8 thoughts on “Sticky Situation: How did the Cosco Busan Oil Spill Affect Sand Crabs?

  1. great idea to look at that, is it possible for you to look at data from 2007 (prior to the spill) and compare? you are right variation is really the norm in the ocean and coastal habitats, but collecting data year after year is critical to understanding these variations. I like your hypothesis and analysis.

  2. Very well written and shows excellent critical thinking. I really respect that you didn’t force the conclusion that the oil spill did affect the sand crab population but that the data suggests it might have. Well done !

  3. Hi!

    I really like your blog. I felt like you guys had a lot of good ideas! Your blog post made me think about how it relates to my blog post. My group wrote about the number of female sand crabs with eggs. Since we found the most female sand crabs with eggs at northern locations than any other and there are probably eventually going to be more recruits there as well. I also wonder about how the number of female sand crabs with eggs after the oil spill relates to the number of recruits. I think that the number of females with eggs probably reduced just like the recruits. Overall I really enjoyed reading your blog.


  4. I think that your article is very thorough and overall easy to understand the information shown. I am super impressed how you tied a currant event outside of the sand crab’s main ecosystem, the oil spill. This was a major destruction to the waters around San Francisco and I think that you tie this in well. One thing I am a little confused about is where you got the data for this blog. Is the data only from Bishop O’Dowd High School or is it from a lot of different schools.

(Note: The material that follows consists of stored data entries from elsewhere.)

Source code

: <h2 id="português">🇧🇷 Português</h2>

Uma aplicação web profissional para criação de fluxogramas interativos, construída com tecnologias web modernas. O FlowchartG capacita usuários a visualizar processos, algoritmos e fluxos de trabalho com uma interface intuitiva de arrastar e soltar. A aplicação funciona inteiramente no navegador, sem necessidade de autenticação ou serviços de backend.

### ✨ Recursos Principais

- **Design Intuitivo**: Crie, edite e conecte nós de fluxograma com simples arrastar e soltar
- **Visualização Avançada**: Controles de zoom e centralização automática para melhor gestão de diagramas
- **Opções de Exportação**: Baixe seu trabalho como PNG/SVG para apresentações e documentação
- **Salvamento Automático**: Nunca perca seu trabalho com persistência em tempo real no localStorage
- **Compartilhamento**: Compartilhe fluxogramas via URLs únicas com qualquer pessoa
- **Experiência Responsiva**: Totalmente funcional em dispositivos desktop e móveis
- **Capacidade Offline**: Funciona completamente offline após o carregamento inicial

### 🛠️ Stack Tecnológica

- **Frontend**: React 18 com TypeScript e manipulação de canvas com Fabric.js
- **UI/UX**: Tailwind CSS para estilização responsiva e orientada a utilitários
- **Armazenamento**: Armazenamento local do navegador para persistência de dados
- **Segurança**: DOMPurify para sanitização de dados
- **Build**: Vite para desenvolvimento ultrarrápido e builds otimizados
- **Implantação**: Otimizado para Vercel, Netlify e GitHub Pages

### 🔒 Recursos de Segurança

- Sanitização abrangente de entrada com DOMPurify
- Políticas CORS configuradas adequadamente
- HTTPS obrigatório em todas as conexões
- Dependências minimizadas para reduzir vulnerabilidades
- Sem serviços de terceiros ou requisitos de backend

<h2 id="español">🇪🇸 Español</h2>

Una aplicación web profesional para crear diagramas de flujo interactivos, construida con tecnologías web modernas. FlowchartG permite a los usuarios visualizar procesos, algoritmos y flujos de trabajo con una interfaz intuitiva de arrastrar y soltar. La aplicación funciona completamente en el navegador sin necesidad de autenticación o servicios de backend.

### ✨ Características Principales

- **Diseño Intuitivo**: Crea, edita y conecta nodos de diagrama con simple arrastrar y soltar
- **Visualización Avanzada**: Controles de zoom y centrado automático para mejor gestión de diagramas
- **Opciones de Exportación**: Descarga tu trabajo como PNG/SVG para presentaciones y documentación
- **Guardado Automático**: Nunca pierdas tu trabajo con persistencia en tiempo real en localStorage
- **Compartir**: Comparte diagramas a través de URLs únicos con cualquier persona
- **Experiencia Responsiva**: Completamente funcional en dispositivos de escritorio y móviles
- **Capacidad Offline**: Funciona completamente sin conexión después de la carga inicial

  5. Dear, April, Tess, and Emily
    Really nice information. I think it is very nicely presented and I like how you tied an issue about the huge oil spill that effected the marine life around us, the San Francisco Bay. One question I have is wear you pulled your data from. Was the data only from Bishop O’Dowd High School or from a numerous amount of different high schools. Other than that I think the data is very clearly shown.
    Anne Carper

  6. Hi!

    You guys did a great job on your blog! I really enjoyed reading it and it relates to my blog a little bit too. My blog was about the number of female sand crabs with eggs and where they are most populated. I wonder if the location of the oil spill affected where there were high numbers of females with eggs just like it did with the recruits. Great Job!


  7. Wow great job guys! I love how detailed and specific you guys were in your style of writing, it helped me understand what happened and your conclusions. I am very interested in finding out if the oil spill could really effect the sand crab population significantly, and if it really did hurt the new recruits. I find it interesting that you have a higher number of adult sand crabs in 2008, after the oil spill, than 2014. Are the adults more immune to the oil? That would be a fun topic to find out! Thank you for this awesome blog, and again great job guys.